Since 2010, Kantor has been documenting a town in its twilight. Treece, Kan., once a booming mining town, has been a town without an industry since the 1970s, when the last mine closed.
In the wake of the mining heyday is a wrecked environment, a poor economy and a population in poor health.
"In 2000," writes Kantor via email, "the poverty level was more than twice the national average. According to an EPA test in 2009, 8.8 percent of children in Treece were shown to have elevated blood-lead levels, compared to just 2.9 percent statewide. Poor mining practices left the ground unstable and full of sinkholes. Mountains of 'chat,' the toxic remnants of the mining, surround the town."
Recently, the community in Treece decided that life there was no longer sustainable; they petitioned for a buyout from the government so that they could leave the town behind.

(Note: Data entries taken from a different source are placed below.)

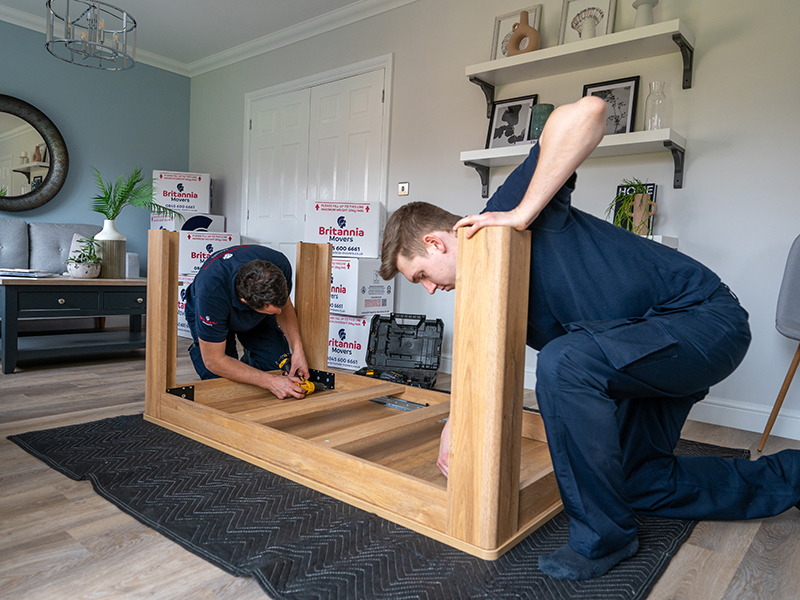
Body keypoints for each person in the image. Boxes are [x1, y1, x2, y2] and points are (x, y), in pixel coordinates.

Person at [379, 96, 800, 580]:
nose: (430, 289)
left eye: (420, 277)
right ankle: (791, 477)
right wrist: (455, 422)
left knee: (564, 363)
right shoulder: (481, 291)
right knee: (640, 482)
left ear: (435, 242)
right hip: (640, 350)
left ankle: (603, 541)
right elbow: (487, 367)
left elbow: (588, 112)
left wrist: (522, 213)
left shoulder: (502, 215)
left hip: (703, 322)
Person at [184, 244, 310, 399]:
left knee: (274, 367)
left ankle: (250, 365)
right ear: (245, 301)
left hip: (258, 314)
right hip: (215, 310)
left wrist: (297, 350)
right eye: (274, 310)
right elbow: (214, 361)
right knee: (221, 385)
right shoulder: (210, 295)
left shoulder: (280, 265)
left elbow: (285, 307)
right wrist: (271, 382)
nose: (279, 312)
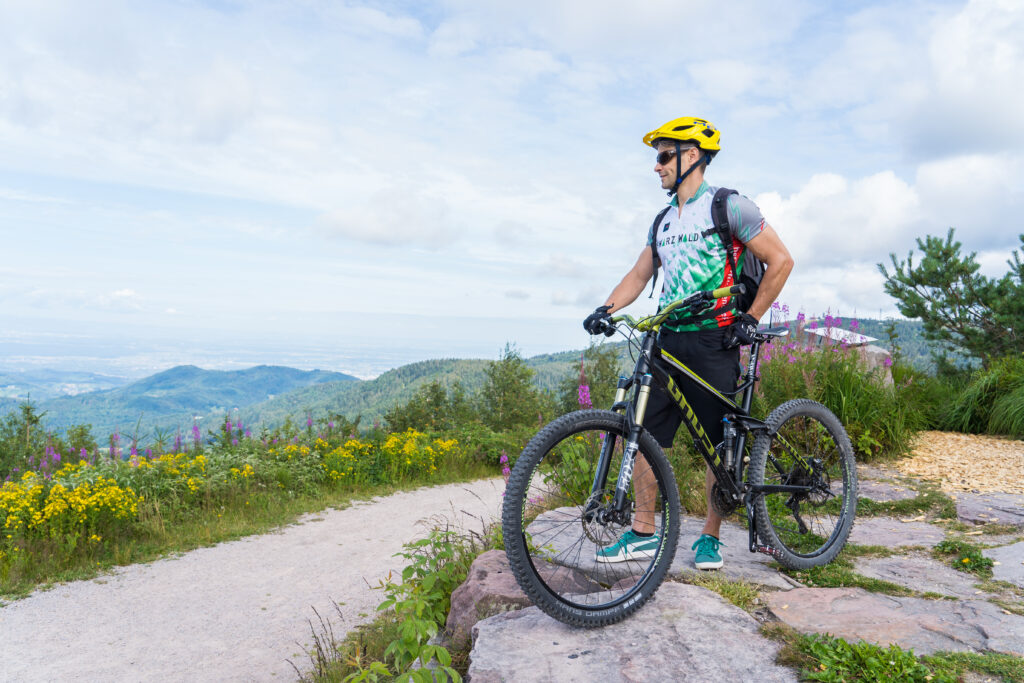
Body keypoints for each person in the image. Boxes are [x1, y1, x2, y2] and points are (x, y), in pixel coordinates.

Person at [582, 116, 794, 570]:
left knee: (719, 446)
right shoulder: (662, 220)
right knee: (640, 437)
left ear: (691, 155)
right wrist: (606, 309)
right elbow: (641, 273)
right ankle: (641, 531)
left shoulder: (729, 207)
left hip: (715, 339)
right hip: (666, 340)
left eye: (663, 156)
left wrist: (750, 319)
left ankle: (711, 538)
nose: (656, 167)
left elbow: (780, 261)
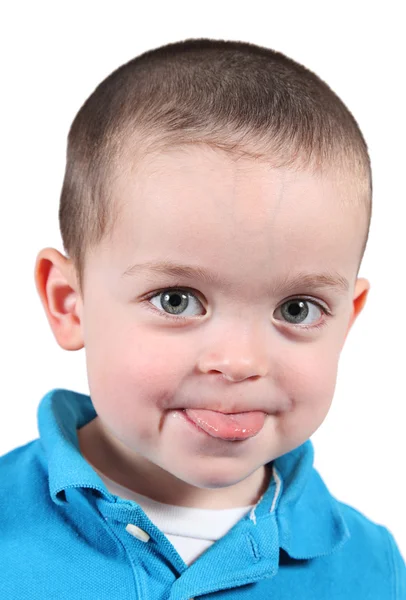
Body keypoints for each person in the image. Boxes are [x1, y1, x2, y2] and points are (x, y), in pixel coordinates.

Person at [1, 38, 404, 599]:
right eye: (176, 300)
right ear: (71, 302)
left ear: (347, 323)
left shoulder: (372, 568)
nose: (239, 362)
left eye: (297, 309)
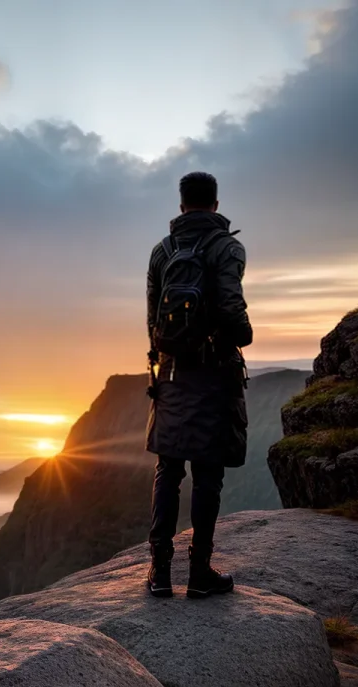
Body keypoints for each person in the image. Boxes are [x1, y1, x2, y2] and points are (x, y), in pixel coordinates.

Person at [145, 171, 253, 599]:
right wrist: (242, 333)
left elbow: (153, 317)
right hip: (214, 371)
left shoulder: (162, 251)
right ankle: (200, 572)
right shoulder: (226, 247)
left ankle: (159, 571)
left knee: (168, 470)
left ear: (181, 204)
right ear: (215, 202)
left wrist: (163, 355)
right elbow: (231, 307)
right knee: (208, 472)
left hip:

"Over the past year," Kantor writes, "Treece's residents slowly moved away, and their homes were sold or demolished. The water tower was purchased at auction, the roads were torn up, and the landscape is hardly recognizable."
A few residents have refused to take the buyout, but there are only about a dozen people who remain in Treece, Kantor says. The land will officially be auctioned off in the fall — the only stipulation being that it cannot be lived on.
"Though communities often change, it's rare to see one unravel entirely," she writes. "Ultimately, my photographs serve as an archive of the community, a document of its transformation, and an investigation into the environmental and economic impact of past practices on both individuals and the landscape."